PROBLEM TO SOLVE> Lines containing "theme" should be pulled from the material below.

DATA EXTRACTS>
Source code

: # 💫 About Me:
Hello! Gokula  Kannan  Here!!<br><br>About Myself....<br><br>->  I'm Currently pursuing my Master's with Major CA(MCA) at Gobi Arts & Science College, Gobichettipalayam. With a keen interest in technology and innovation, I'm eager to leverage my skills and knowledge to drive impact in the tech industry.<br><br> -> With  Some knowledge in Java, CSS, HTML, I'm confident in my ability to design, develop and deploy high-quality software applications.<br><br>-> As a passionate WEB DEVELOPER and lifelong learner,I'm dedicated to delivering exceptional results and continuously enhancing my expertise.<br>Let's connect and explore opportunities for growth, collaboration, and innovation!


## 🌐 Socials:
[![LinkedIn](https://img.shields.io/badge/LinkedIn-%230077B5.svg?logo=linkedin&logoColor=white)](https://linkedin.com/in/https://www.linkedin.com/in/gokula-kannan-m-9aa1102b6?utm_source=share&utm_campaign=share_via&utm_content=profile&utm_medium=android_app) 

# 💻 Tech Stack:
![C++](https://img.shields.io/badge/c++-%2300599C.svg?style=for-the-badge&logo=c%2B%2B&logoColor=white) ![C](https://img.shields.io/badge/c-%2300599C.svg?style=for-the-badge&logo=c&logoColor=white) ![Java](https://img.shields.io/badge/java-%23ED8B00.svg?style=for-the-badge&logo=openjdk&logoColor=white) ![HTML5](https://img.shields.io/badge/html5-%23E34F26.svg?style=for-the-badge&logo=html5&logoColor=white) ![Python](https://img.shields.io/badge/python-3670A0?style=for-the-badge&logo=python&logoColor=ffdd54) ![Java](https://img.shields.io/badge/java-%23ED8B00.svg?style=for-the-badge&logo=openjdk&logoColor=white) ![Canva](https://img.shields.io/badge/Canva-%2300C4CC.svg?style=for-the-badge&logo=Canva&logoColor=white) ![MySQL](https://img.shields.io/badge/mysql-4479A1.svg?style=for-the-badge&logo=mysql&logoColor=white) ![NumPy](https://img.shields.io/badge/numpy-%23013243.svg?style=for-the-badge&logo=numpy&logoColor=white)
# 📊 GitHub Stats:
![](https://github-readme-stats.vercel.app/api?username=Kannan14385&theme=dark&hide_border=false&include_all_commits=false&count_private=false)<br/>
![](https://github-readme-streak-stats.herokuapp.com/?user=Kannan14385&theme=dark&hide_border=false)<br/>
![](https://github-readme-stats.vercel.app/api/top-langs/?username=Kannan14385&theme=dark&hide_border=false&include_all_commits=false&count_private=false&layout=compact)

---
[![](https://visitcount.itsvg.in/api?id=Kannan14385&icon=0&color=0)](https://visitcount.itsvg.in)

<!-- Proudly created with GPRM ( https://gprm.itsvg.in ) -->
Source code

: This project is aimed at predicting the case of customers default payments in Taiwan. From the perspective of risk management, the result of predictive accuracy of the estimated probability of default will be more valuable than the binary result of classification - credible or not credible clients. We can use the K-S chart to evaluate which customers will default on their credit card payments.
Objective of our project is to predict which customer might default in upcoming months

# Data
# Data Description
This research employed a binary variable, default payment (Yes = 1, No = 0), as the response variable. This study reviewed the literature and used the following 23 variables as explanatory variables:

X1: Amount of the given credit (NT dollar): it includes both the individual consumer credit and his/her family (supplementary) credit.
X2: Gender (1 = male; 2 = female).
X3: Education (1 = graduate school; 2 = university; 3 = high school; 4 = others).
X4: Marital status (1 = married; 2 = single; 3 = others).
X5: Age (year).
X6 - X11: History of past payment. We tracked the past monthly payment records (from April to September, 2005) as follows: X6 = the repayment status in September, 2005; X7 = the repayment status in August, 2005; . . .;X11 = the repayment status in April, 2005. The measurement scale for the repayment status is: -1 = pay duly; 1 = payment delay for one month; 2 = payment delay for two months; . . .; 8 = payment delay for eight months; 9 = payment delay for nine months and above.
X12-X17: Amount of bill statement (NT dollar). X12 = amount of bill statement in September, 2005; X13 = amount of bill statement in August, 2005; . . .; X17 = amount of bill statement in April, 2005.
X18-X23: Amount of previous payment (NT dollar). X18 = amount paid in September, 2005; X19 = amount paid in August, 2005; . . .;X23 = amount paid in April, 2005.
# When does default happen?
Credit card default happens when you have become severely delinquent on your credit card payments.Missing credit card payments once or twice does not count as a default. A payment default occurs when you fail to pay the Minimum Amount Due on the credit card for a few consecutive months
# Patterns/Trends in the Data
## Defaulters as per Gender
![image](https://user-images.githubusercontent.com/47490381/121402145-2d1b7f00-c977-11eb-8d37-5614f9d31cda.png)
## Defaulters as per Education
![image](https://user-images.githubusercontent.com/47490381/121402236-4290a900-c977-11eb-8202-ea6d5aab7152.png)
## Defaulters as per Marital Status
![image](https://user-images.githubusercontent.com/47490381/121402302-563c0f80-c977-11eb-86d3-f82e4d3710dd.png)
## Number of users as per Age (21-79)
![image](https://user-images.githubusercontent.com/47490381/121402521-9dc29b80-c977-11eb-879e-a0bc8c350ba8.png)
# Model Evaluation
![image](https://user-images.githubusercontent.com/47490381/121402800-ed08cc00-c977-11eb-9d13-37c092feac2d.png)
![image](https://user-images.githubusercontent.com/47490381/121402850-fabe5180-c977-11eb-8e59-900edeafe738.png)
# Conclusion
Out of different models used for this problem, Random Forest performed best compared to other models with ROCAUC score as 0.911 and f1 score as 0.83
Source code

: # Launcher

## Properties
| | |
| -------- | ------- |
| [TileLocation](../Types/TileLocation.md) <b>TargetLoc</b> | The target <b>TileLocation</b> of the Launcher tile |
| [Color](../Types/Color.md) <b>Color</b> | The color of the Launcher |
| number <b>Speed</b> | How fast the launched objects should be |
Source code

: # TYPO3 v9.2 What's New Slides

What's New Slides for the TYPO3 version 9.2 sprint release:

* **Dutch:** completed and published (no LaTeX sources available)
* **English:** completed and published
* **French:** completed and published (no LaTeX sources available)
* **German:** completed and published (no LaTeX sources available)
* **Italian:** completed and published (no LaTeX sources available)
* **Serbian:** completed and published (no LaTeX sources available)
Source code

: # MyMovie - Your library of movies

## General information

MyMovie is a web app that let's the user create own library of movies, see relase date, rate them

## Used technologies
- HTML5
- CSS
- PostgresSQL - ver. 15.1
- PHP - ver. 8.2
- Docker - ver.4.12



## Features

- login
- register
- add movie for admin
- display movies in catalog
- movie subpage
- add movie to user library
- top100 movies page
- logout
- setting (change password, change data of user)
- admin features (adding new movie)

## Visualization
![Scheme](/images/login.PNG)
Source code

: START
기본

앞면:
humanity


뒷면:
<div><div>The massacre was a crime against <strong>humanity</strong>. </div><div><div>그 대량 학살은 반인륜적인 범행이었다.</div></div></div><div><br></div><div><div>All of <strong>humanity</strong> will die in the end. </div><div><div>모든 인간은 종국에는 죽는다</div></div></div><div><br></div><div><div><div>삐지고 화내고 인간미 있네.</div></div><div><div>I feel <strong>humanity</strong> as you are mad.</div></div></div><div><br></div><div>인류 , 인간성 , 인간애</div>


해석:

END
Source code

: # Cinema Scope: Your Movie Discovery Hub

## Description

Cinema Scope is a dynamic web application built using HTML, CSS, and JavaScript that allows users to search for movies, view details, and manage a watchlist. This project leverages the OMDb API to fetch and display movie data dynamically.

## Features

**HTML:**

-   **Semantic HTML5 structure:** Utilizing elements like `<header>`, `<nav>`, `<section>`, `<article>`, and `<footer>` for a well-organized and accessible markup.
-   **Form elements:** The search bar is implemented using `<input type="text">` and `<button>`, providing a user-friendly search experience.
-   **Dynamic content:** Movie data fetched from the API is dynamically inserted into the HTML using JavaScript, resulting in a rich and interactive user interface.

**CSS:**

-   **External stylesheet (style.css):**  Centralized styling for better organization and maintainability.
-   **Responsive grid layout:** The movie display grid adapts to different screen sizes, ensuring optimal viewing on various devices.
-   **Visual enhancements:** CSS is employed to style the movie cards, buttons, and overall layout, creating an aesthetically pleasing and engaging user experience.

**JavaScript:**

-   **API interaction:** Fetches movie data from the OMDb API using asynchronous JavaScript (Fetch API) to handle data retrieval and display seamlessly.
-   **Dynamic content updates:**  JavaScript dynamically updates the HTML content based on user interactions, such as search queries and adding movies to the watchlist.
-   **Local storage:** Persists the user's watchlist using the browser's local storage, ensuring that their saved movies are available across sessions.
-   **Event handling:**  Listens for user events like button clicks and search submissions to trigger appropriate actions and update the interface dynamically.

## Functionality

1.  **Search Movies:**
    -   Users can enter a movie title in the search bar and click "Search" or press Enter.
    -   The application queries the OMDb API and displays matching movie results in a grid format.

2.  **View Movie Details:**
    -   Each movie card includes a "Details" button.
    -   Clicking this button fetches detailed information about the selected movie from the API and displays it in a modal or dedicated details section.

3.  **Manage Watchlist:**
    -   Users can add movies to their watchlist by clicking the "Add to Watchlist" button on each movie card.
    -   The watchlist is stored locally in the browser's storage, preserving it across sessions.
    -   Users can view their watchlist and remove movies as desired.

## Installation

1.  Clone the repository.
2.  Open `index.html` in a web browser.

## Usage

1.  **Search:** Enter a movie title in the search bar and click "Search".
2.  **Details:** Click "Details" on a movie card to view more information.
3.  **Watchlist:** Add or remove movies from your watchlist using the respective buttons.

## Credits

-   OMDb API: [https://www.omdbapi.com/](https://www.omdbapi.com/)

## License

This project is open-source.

EXERCISE RESULT>
![](https://github-readme-stats.vercel.app/api?username=Kannan14385&theme=dark&hide_border=false&include_all_commits=false&count_private=false)<br/>
![](https://github-readme-streak-stats.herokuapp.com/?user=Kannan14385&theme=dark&hide_border=false)<br/>
![](https://github-readme-stats.vercel.app/api/top-langs/?username=Kannan14385&theme=dark&hide_border=false&include_all_commits=false&count_private=false&layout=compact)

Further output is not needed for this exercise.